錠吉も男ですね。錠吉の突き放すような指導で純平は一回りも二回りも成長します。よい餌を確保するため一人で餌場に向かい,カツオの群れの動きを読めるようになります。

すご腕の船頭の錠吉には一つ悪い癖があります。それは台風を利用したカツオ釣りです。台風に遭遇すると海は荒れ,カツオも餌を食うことはできません。台風の通り過ぎたあとの群れは入れ食い状態になるというのです。

台風の間は新鮮なカツオは市場にはありません。そんなとき,新鮮なカツオを満載した福丸が港に到着したら,ものすごい高値になることは容易に想像がつきます。錠吉はそれを狙っていたのです。

しかし,それは麻薬と同じです。一度,その味をしめると次の台風でも同じことをしようとします。それで鳥羽の船は沈みました。
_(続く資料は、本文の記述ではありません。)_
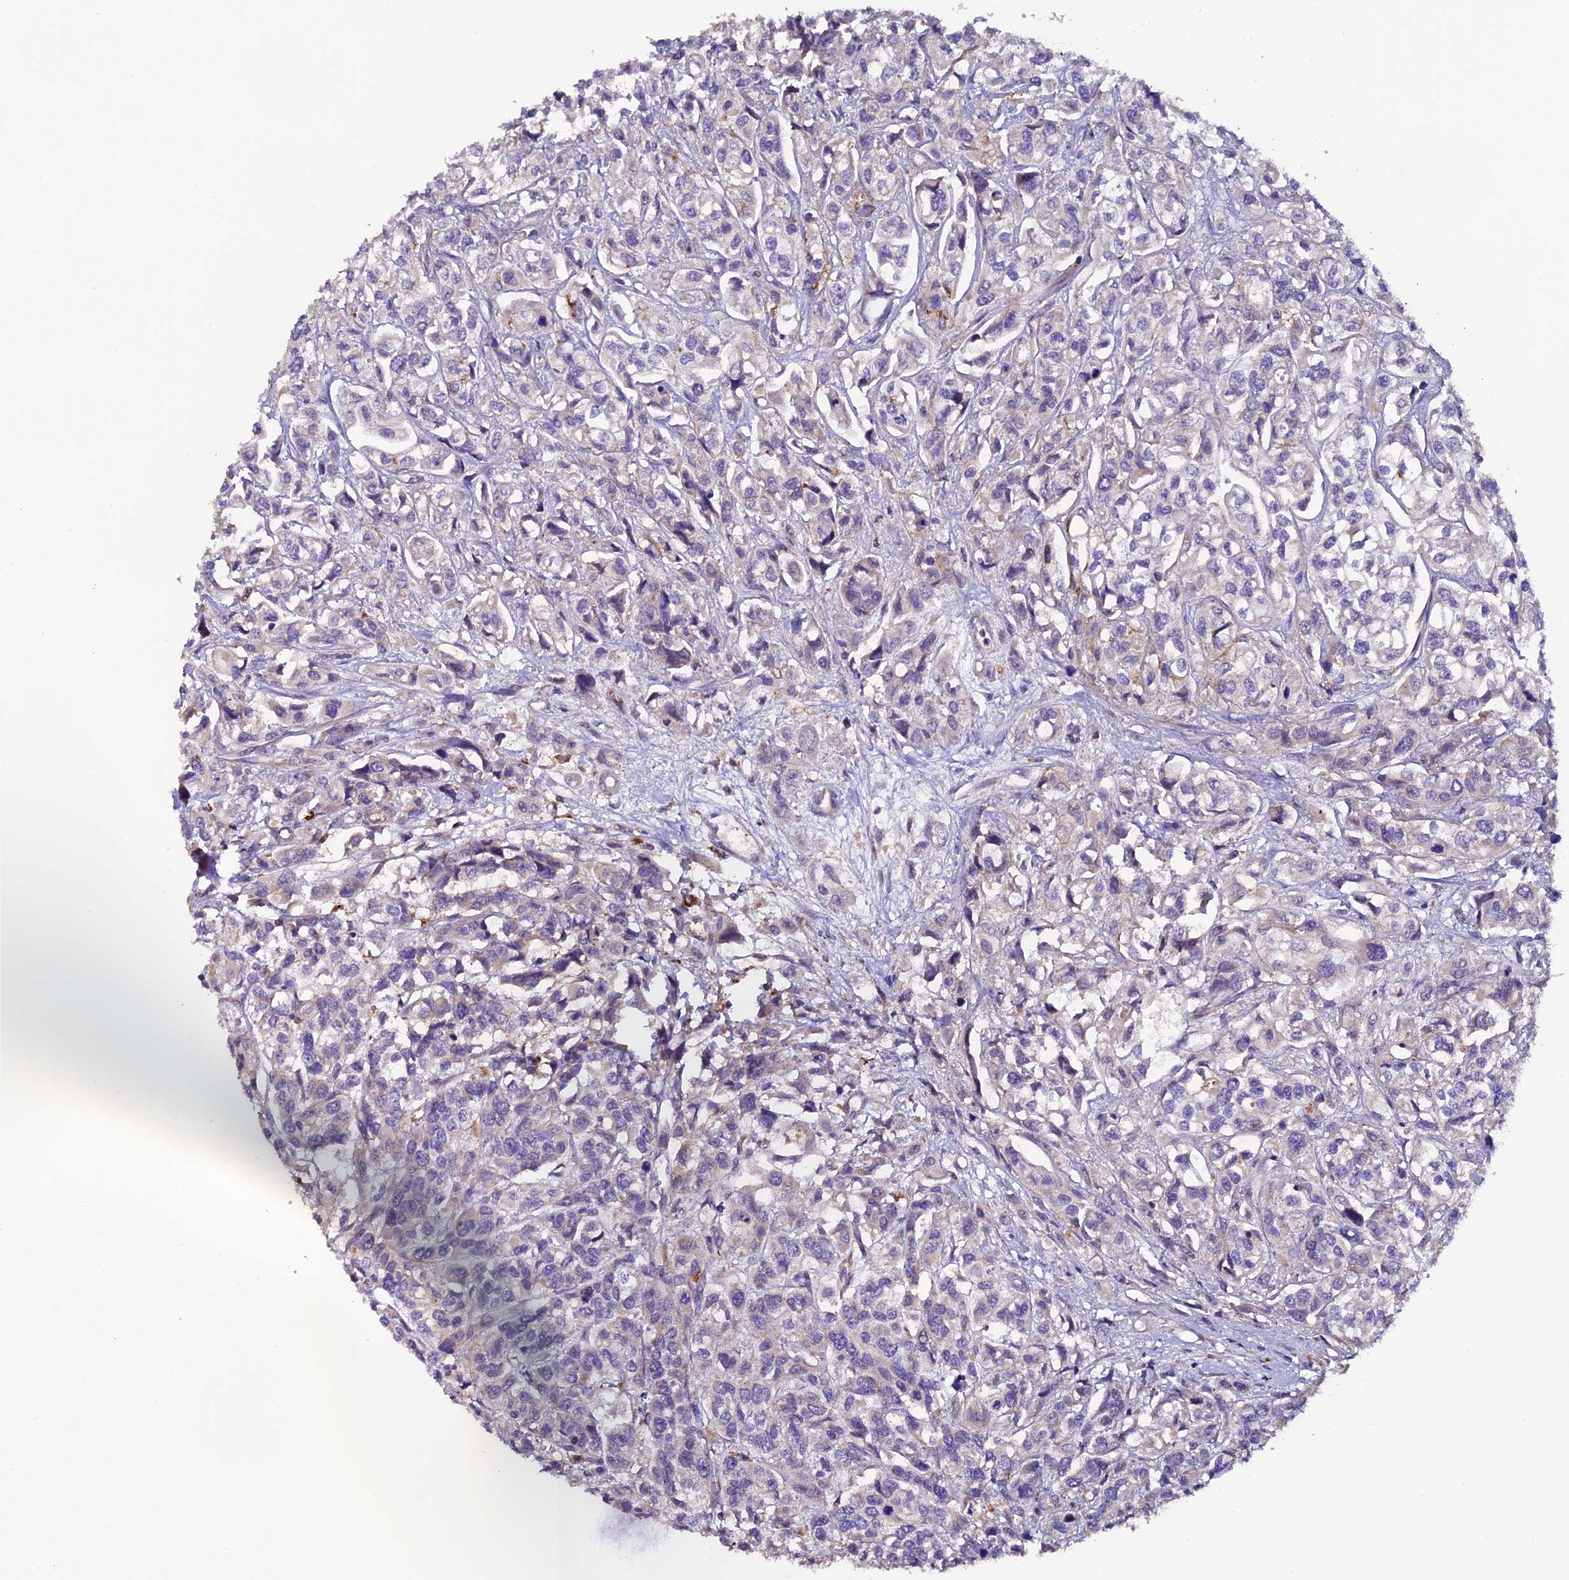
{"staining": {"intensity": "negative", "quantity": "none", "location": "none"}, "tissue": "urothelial cancer", "cell_type": "Tumor cells", "image_type": "cancer", "snomed": [{"axis": "morphology", "description": "Urothelial carcinoma, High grade"}, {"axis": "topography", "description": "Urinary bladder"}], "caption": "Human high-grade urothelial carcinoma stained for a protein using IHC exhibits no expression in tumor cells.", "gene": "CLN5", "patient": {"sex": "male", "age": 67}}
勝の意見で船は港に戻ろうとしますが,錠吉は海に飛び込みます。

彼の捜索に時間を費やした福丸は台風に巻き込まれます。一晩の苦闘の末に福丸は錠吉の言うカツオの湧く海にいました。港で高値を呼ぶセリの陰で,福丸のメンバーは錠吉の遺体の回りで頭を下げています。


青柳裕介氏の遺作

作者の青柳裕介は「まぐろ土佐船」の執筆中に亡くなりました。そのため全3巻のうち第3巻だけは「青柳プロダクション」の作品となっています。

多くの漫画家は雑誌編集部との打ち合わせなどの利便性から,東京周辺に居を構えることが多いのですが,青柳氏は終生,自分の愛した土佐から出ることはありませんでした。56歳の若さで旅立った氏を偲んで,志を同じくする人々が久礼の浜に石像と石碑を建立しました。その場所は久礼駅から南東に向かい,歩いて7分のふるさと海岸内にあります。